When M.C. Taylor, the artist behind Hiss Golden Messenger, began writing the songs for Quietly Blowing It, he was, in his own words, “looking for peace”. Many of us can relate to his quest, especially considering it took place primarily between March and June 2020, a stretch whose events require no reminders. Processing the state of the world at that time posed at least two pitfalls (aside from demonstrating how to lose friends and alienate people). Taylor could trap himself with highly specific protest songs, venting frustration with a limited topicality. Alternately, he could avoid the climate around him and spray out a bunch of sunshine. Wisely, he navigated his own Strait of Messina for an album that offers its comforts without dismissing our need for them.
Taylor’s struck this balance before; 2019’s Terms of Surrender, a much darker album, offered glimpses of hope in a broken world. That world came from personal hurt, while this one comes from external crises. Taylor, first as a songwriter and then with an enlarged and all-star version of Hiss Golden Messenger, finds ways to settle into this world. Quietly Blowing It might or might not function as “protest” or “political”, but its distance from those phrases helps it becomes more of a balm. As Taylor looks for sanctuary (“That’s all I can offer you,” he sings on the track named “Sanctuary”), he isn’t fixing or fighting the world so much as he’s creating asylum.

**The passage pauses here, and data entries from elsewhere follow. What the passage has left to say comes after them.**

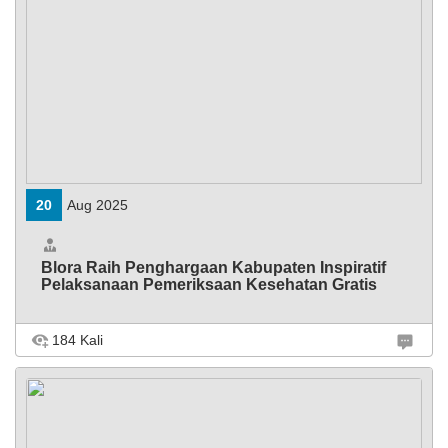
20
Aug 2025
Blora Raih Penghargaan Kabupaten Inspiratif
Pelaksanaan Pemeriksaan Kesehatan Gratis
184 Kali
BATANG, Kabupaten Blora kembali menorehkan capaian
membanggakan di tingkat Jawa Tengah. Yakni sebagai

This attitude doesn’t hide in the album. “Hope hope is contagious,” Taylor sings on “If It Comes in the Morning”, and that line serves as a guiding principle. “We’ll be fine in the morning,” he tells us on opener “Way Back in the Way Back” with a voice that suggests his point might not be accurate, but it’s worth believing in anyway. He balances these feelings with doses of reality and cuts like “Mighty Dollar”, which is about precisely what you think it’s about. There’s plenty lose in this album, and – as the title acknowledges, plenty of ways we’re quietly blowing it, but Taylor persists.
His assemblage of musicians creates the environment for his endeavor to work. Artists like Taylor and Griffin Goldsmith (Dawes), Josh Kaufmann (Bonny Light Horseman), Matt Douglas (underappreciated Mountain Goat), Buddy Miller (everything), and other noteworthy artists make appearances, all in the service of asylum. Gregory Alan Isakov and Anaïs Mitchell contribute co-writing. Each cut builds on a calming sort of folk-rock as if Bob Dylan cared about the mental health of others. The group provides enough variety to sustain the album, whether by varying tempos, turning toward ’70s Gold, or simply letting a saxophone solo help us settle for the evening.
Taylor may have reached Maximum Messenger at this point. He’s been releasing about an album a year for over a decade and the ensconcing shows at times. In this case, his ease in his style adds to his goal of creating a peaceful sanctuary. Quietly Blowing It isn’t the album where Taylor introducing experimental electronics or dissects urban life. It’s the record where he brings together experienced Appalachian artfulness to provide just the right space to fulfill his vision.